REQUIRED ACTION:
Pull each line holding "CLKTIME" out of the entries below.

-- DATASET follows --

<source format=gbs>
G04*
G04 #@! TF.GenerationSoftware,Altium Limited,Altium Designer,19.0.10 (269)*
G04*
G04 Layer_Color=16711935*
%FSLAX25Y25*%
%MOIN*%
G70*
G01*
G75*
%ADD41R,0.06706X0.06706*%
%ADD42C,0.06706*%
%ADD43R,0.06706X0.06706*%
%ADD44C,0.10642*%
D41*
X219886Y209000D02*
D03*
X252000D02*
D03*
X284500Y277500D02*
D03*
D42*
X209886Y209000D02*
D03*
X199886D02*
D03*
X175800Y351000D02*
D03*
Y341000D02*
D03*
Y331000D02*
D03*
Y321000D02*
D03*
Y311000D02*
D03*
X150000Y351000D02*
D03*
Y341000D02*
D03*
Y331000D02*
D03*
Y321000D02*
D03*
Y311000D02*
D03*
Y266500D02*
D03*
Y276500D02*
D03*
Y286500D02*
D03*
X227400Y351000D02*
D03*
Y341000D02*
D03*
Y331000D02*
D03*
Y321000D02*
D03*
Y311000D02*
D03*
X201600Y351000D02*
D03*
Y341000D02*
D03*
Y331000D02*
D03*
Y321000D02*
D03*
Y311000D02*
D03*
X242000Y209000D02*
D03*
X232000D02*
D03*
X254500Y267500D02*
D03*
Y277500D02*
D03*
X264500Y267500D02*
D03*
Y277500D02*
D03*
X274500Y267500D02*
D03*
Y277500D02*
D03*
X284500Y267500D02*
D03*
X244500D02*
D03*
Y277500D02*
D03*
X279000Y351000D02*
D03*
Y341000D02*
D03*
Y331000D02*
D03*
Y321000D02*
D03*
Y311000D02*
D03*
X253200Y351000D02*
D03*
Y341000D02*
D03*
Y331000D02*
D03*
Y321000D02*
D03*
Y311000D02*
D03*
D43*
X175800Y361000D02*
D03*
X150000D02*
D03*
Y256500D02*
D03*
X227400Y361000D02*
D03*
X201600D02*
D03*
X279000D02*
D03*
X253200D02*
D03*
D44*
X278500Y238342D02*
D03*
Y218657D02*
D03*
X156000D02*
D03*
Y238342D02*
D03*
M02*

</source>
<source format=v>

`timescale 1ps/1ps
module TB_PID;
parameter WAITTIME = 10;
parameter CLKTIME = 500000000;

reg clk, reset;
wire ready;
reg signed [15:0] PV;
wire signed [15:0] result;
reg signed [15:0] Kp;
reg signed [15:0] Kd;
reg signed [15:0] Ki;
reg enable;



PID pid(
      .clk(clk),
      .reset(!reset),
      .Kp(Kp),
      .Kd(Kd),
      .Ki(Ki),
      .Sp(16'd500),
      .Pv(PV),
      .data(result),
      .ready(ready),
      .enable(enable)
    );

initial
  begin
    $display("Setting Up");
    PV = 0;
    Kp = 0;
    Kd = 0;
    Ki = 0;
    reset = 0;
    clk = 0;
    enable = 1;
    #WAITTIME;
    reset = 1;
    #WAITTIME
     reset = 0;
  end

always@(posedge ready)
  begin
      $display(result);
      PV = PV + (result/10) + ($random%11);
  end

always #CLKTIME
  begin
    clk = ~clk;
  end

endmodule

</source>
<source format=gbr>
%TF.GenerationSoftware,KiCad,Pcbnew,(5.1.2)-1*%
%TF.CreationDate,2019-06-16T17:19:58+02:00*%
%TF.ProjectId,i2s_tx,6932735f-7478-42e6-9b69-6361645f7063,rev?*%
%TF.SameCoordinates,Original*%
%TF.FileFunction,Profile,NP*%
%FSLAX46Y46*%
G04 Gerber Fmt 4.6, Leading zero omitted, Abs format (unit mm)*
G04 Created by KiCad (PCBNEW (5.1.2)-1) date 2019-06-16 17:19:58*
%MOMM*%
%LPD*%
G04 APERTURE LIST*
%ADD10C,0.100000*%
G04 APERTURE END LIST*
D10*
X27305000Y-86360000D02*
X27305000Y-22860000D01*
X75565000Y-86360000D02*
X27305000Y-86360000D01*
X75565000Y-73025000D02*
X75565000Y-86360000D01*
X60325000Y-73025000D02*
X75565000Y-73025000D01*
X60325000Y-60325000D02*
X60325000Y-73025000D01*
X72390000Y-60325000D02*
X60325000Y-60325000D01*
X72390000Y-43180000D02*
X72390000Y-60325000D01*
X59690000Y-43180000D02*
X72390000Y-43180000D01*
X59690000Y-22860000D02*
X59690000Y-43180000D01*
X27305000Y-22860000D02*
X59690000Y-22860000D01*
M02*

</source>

-- DATASET concluded --
-- DATASET follows --

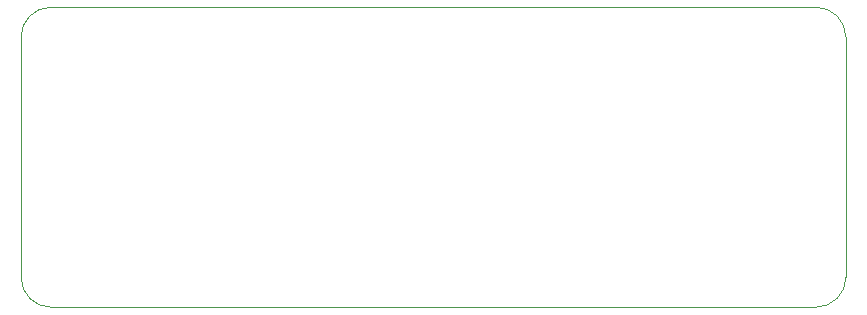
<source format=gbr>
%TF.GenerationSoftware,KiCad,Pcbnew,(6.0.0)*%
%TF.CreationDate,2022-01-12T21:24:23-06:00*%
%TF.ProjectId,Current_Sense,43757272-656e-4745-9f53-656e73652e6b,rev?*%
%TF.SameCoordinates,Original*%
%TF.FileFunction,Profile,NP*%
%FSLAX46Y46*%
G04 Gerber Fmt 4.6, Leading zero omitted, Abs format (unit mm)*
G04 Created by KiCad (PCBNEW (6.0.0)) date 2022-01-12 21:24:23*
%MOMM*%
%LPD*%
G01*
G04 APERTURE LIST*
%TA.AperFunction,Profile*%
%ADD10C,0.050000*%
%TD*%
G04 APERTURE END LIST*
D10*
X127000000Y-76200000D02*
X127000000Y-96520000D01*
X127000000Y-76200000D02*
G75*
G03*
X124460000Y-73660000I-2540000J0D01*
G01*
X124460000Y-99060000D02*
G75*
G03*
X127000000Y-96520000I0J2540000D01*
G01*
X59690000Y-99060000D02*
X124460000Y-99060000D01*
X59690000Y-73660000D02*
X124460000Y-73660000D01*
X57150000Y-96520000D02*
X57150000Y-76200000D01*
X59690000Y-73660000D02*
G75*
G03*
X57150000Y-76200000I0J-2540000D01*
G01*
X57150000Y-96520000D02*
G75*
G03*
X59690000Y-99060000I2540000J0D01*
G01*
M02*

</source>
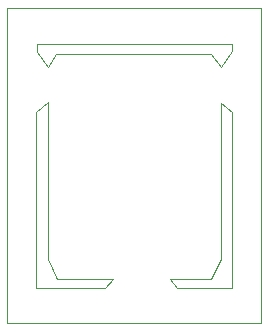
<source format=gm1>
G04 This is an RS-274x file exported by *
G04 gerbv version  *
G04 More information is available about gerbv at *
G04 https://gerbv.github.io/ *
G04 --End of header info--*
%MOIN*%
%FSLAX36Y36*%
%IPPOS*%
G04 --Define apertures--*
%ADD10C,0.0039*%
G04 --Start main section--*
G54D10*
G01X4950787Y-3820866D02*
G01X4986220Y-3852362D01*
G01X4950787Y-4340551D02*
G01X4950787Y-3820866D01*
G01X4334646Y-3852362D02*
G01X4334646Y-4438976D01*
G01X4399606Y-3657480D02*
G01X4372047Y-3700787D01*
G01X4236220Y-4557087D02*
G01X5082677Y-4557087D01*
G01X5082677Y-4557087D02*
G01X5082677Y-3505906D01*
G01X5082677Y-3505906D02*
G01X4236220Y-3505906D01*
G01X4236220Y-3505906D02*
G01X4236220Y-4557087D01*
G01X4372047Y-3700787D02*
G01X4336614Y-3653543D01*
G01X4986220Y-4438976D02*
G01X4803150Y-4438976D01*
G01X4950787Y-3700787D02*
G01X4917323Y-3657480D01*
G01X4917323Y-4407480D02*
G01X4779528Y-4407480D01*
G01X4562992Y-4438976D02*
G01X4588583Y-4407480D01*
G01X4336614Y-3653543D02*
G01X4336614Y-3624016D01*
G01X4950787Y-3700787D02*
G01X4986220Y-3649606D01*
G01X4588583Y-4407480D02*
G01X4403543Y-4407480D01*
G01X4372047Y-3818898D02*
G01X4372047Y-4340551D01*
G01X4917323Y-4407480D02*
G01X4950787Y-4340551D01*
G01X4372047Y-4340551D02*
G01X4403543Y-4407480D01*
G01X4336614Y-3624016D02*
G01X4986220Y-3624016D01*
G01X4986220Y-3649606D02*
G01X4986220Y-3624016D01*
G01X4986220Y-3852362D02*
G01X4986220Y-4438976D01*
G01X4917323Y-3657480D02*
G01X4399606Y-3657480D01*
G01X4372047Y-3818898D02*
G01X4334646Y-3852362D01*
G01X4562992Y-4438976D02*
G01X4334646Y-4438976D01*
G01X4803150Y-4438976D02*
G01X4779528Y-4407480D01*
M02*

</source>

-- DATASET concluded --
-- DATASET follows --

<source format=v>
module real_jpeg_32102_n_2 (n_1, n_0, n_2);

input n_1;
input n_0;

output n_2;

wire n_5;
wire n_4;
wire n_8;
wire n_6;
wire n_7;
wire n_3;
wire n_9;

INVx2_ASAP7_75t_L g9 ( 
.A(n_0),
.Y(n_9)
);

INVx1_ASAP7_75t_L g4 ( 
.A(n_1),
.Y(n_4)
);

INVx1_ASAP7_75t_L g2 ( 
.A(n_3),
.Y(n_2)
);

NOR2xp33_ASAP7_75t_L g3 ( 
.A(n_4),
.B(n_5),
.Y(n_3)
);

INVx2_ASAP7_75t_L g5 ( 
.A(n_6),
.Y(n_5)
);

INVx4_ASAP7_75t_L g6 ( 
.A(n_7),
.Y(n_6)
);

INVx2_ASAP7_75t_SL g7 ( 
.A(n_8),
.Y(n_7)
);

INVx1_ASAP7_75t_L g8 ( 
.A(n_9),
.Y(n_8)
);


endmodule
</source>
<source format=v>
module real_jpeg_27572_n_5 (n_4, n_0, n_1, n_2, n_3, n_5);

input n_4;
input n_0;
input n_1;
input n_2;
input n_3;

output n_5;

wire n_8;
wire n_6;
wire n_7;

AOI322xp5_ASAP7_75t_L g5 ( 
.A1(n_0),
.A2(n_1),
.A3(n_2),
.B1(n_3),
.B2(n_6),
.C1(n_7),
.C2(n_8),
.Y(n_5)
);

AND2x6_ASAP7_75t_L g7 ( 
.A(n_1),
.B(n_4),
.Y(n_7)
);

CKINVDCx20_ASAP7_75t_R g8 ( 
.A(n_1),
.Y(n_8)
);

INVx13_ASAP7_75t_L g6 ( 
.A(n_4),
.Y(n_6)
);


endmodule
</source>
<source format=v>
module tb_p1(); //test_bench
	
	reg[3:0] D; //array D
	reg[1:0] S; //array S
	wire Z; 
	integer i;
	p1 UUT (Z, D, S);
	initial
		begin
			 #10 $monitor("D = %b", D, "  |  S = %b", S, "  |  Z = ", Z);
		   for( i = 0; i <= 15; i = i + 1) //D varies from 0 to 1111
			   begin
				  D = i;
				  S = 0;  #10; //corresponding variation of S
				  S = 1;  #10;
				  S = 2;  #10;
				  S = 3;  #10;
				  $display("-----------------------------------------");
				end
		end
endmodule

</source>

-- DATASET concluded --

RESULT OF THIS TASK:
parameter CLKTIME = 500000000;
always #CLKTIME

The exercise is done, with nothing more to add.